Roan had a limp, something I knew had gotten worse since I first met him as a punk kid at Howard trying to pass Chem 101. He'd taken time from his teaching duties to tutor me and something had clicked. He became the cool cat too old for students to notice, but to me, he was a man without limits. The kind of man I wanted to be. I kept in touch with him even after he retired, and he stayed my mentor through the years. It was Roan, in fact, who given me the push to plant roots in New York. "Opportunity," he'd said, "lives with the masses."

I'd listened and while I waited for Nations to make a little noise, Roan kept his birds, spending most of his time on top of the pre-war building he owned downtown. It was a run down, shabby place that he hoarded, didn't want company or tenants, preferring some quiet and solitude after years in academia, so I knew where to find him when my life was turning to hell.

The pigeons cooed and sang like it was Showtime at the Apollo and Roan was Steve Harvey, laughing at their noise like it was the sweetest music he'd ever heard. He was somewhere upwards of 6'2, a wiry old man who wore his salt and pepper beard a little long, a little unkempt, but his clothes, which reminded me of some once-was player still keeping himself sharp and his swag on point, were pristine, ironed jeans with starched creases and a designer sweater, wool pea coat and a page boy pulled low over his busy eyebrows.

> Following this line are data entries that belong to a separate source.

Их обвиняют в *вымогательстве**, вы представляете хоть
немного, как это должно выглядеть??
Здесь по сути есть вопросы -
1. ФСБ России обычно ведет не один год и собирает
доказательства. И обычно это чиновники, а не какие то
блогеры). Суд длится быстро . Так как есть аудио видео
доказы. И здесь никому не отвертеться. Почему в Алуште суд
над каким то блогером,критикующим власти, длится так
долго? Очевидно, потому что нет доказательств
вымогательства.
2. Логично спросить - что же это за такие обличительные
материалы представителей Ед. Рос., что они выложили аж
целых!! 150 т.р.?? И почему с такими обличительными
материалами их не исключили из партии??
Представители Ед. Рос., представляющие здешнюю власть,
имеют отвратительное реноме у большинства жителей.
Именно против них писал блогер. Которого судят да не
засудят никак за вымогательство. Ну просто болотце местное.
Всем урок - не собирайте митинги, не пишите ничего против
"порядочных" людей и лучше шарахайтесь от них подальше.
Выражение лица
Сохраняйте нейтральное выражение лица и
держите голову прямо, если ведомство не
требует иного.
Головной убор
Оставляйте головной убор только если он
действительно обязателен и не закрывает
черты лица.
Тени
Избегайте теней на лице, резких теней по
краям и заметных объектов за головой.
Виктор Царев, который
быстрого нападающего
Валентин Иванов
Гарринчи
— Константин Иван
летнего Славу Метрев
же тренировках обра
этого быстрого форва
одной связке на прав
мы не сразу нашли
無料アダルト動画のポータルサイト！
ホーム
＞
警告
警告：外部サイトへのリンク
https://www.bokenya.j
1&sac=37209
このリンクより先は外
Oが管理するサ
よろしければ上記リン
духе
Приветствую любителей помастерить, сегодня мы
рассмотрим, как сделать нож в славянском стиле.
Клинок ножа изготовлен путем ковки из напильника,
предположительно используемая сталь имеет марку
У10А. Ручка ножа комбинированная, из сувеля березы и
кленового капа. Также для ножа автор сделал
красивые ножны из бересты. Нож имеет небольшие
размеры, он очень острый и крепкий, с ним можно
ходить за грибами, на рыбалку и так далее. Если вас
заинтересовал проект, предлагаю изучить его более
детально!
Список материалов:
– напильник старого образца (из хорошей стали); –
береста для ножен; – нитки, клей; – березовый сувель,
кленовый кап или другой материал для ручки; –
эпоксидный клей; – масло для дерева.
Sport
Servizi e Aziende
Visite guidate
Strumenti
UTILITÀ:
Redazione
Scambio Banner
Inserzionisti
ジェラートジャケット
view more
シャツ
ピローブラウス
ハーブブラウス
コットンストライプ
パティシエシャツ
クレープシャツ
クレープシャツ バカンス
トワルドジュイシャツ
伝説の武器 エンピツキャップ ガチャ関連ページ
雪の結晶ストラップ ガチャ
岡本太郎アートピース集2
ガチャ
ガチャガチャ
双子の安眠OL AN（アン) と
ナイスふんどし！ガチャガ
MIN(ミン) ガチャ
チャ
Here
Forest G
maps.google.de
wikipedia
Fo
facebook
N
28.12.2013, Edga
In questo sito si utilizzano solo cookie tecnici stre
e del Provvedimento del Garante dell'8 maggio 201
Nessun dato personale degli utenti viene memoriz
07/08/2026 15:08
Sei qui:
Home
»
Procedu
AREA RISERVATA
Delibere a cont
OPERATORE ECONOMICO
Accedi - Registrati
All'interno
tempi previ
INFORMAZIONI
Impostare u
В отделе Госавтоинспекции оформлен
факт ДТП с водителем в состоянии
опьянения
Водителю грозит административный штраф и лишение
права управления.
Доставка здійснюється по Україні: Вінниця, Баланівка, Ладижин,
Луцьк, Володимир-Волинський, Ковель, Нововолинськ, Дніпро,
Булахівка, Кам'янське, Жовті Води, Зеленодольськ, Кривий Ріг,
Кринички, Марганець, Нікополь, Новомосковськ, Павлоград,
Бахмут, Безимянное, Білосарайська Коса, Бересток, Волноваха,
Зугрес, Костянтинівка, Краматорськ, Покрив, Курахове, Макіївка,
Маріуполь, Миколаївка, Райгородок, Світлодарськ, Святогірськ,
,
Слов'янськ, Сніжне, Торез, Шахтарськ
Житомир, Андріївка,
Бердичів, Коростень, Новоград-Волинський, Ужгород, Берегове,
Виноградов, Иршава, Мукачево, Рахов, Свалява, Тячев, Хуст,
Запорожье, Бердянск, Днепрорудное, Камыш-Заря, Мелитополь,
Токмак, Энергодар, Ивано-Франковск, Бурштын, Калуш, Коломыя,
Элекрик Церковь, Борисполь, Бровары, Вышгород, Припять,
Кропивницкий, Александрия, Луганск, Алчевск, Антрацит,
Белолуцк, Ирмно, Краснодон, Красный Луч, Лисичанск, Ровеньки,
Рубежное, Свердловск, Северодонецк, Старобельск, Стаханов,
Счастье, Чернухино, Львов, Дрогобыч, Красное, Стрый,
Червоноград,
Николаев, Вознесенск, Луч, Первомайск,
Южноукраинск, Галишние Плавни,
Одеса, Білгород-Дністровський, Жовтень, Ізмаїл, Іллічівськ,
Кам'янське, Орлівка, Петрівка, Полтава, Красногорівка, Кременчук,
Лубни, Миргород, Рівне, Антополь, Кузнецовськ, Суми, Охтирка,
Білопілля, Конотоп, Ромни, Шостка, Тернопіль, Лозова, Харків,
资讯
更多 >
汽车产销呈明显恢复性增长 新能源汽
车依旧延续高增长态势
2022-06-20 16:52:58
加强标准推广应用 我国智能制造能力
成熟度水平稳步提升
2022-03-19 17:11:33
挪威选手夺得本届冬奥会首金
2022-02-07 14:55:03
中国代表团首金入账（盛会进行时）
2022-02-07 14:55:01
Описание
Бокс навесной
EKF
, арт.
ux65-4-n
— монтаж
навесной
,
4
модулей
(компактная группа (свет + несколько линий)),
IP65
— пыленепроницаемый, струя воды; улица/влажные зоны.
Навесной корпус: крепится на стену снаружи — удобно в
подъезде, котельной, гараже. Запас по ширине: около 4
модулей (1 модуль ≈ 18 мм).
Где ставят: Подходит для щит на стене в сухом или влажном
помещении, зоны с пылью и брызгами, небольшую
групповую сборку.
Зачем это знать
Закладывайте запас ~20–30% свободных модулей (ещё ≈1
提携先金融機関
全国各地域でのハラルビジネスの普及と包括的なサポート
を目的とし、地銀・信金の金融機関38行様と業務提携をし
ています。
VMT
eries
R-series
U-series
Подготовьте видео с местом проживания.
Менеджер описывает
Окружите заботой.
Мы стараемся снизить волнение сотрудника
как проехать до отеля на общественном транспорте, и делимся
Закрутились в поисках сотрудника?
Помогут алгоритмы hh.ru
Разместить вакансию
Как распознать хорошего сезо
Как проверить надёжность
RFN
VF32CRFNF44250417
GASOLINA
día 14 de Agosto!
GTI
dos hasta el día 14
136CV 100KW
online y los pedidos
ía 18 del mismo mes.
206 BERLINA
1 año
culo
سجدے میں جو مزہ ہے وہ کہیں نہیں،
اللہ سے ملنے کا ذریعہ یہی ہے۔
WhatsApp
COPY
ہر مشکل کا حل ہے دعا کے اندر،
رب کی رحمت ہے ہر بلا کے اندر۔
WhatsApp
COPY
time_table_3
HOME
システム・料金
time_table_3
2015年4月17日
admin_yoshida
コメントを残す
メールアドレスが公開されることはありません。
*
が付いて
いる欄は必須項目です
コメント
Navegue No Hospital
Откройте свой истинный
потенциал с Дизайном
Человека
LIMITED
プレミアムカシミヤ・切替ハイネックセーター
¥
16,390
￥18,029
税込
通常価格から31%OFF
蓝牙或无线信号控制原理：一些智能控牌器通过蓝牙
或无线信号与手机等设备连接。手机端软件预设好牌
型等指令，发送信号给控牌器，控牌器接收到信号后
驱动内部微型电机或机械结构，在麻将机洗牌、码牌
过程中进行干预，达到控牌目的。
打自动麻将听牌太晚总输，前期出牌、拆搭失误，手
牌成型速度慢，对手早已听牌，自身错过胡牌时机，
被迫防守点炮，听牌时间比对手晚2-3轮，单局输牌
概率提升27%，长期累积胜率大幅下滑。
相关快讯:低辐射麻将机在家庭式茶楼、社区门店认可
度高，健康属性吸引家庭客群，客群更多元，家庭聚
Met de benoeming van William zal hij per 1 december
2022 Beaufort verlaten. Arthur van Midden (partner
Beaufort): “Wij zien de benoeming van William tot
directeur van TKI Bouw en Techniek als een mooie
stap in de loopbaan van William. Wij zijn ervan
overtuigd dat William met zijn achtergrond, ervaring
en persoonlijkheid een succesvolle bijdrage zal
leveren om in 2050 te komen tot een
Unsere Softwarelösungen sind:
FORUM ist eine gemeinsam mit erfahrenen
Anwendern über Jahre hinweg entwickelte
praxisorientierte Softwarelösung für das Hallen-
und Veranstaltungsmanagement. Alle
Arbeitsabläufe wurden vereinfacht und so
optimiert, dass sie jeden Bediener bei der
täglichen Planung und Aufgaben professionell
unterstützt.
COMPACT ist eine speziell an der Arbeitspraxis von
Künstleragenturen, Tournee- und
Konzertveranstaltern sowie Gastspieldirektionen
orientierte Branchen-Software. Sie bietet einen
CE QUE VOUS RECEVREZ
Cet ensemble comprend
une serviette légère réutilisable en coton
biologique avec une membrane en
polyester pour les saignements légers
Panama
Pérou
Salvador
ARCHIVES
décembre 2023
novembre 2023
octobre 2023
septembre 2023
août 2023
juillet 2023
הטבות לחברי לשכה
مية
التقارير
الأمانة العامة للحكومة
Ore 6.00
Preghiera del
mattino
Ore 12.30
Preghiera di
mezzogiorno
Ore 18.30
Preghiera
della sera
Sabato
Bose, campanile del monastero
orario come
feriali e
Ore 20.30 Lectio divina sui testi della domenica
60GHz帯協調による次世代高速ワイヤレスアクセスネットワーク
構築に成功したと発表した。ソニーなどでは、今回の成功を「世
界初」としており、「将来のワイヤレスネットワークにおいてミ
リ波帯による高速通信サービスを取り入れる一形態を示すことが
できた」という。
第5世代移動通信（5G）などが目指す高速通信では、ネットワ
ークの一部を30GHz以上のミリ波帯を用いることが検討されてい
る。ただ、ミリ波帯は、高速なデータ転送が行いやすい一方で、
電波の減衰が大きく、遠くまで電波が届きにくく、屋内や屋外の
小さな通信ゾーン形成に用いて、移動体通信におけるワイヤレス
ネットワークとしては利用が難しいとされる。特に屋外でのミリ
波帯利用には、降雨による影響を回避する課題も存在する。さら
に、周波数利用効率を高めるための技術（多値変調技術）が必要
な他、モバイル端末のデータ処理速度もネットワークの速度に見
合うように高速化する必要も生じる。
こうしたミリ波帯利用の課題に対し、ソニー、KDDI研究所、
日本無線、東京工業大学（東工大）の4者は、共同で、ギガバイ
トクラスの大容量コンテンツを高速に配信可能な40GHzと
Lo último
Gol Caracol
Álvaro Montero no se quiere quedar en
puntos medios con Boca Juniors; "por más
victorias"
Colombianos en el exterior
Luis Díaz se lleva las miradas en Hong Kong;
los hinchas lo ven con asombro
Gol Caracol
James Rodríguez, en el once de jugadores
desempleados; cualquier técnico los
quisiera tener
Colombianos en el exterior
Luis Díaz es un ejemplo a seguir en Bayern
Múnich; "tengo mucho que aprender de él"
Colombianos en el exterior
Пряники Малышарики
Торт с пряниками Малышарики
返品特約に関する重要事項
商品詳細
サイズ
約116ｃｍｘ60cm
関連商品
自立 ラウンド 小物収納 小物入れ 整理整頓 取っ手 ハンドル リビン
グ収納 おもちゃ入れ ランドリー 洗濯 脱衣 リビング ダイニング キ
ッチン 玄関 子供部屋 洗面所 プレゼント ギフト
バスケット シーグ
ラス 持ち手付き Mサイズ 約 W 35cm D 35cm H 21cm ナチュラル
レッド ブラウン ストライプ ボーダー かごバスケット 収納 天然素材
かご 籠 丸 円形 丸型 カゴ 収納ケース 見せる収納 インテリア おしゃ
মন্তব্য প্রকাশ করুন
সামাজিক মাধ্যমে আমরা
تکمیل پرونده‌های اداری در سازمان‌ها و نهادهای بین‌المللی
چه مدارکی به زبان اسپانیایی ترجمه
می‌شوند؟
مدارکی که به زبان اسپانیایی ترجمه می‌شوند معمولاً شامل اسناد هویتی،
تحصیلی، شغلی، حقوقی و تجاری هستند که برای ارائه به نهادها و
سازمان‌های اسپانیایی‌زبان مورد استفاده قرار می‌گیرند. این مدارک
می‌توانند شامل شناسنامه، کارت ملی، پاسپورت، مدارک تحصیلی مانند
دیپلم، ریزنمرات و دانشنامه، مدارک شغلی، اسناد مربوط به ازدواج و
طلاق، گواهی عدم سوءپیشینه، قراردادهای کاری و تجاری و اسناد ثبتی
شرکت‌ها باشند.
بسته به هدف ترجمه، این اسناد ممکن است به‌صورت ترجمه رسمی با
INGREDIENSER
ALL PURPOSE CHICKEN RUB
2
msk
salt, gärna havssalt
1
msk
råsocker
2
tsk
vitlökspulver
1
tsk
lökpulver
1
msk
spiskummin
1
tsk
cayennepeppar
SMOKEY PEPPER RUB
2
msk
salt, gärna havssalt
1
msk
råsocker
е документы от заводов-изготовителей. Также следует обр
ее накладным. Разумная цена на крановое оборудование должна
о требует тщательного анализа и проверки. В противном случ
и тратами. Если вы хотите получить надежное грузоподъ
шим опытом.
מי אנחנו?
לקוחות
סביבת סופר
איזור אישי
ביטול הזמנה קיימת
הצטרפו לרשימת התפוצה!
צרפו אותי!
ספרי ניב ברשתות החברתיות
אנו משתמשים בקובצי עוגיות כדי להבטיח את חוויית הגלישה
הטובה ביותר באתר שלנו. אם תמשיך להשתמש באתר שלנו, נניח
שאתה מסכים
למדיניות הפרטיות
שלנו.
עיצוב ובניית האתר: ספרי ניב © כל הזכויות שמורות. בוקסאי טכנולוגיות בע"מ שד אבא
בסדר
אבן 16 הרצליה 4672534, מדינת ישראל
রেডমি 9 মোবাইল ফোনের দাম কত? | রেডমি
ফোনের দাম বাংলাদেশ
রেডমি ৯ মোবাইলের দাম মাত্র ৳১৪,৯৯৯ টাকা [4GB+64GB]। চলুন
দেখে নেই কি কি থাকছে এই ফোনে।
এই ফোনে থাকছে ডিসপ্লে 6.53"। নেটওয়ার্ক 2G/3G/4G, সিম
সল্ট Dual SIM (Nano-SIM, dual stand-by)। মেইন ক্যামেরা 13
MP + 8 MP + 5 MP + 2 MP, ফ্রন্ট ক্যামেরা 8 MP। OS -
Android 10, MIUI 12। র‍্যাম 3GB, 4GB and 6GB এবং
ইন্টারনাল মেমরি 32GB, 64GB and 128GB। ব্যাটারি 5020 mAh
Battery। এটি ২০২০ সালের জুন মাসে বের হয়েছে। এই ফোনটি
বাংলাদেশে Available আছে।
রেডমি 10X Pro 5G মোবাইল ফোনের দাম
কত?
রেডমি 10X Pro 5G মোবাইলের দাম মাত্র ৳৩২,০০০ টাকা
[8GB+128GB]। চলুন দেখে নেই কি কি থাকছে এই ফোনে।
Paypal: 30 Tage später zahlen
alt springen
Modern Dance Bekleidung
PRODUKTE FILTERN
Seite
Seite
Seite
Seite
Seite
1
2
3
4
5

"Nephew," Roan said, laugh low, amused at the small tease he'd shot my way. I wasn't his kin but he still liked to call me that and when he did, the word always made him laugh. Roan waved me onto the roof when I peeked out of the stairwell door. "Come on."

"My man." I greeted him with a quick slap of our palms touching before he gave me a one arm hug. "How those feathery rats of yours?"

"Watch your tongue." He still smiled despite my insult, those light eyes of his, almost green, lighting up as he messed with one of the cages; two pigeons jumped on the railing in the center, flying closer to the other side. "What's up? You lost? Haven't seen you in going on two months."



       
         
       
        

"Been trying to perfect the code. Duncan is getting restless."

Roan nodded, one corner of his mouth twitching up as he continued to adjust the broken side of the pigeons' cage. "Seems to me, from what you say, that Duncan is always restless."

"He's ready to start making money." This time Roan shook his head, nibbling on his bottom lip like he had to fight to keep something rude from coming out of his mouth. That never lasted for long. "Go on," I told him, laughing as he shrugged.

"It's not my business … "

"That's never stopped you before."

He smiled outright then, pulling off the gloves he wore so he could push his hands into the pockets of his coat. Roan leaned against the low brick ledge that divided the roof into sections. All around us that brick was covered in graffiti, artwork from gang members or punk kids he'd scared off some years back when he bought the building. He'd never bothered fixing the place up and now, if I came here to see him and that paint was gone, it wouldn't seem like Roan's place at all.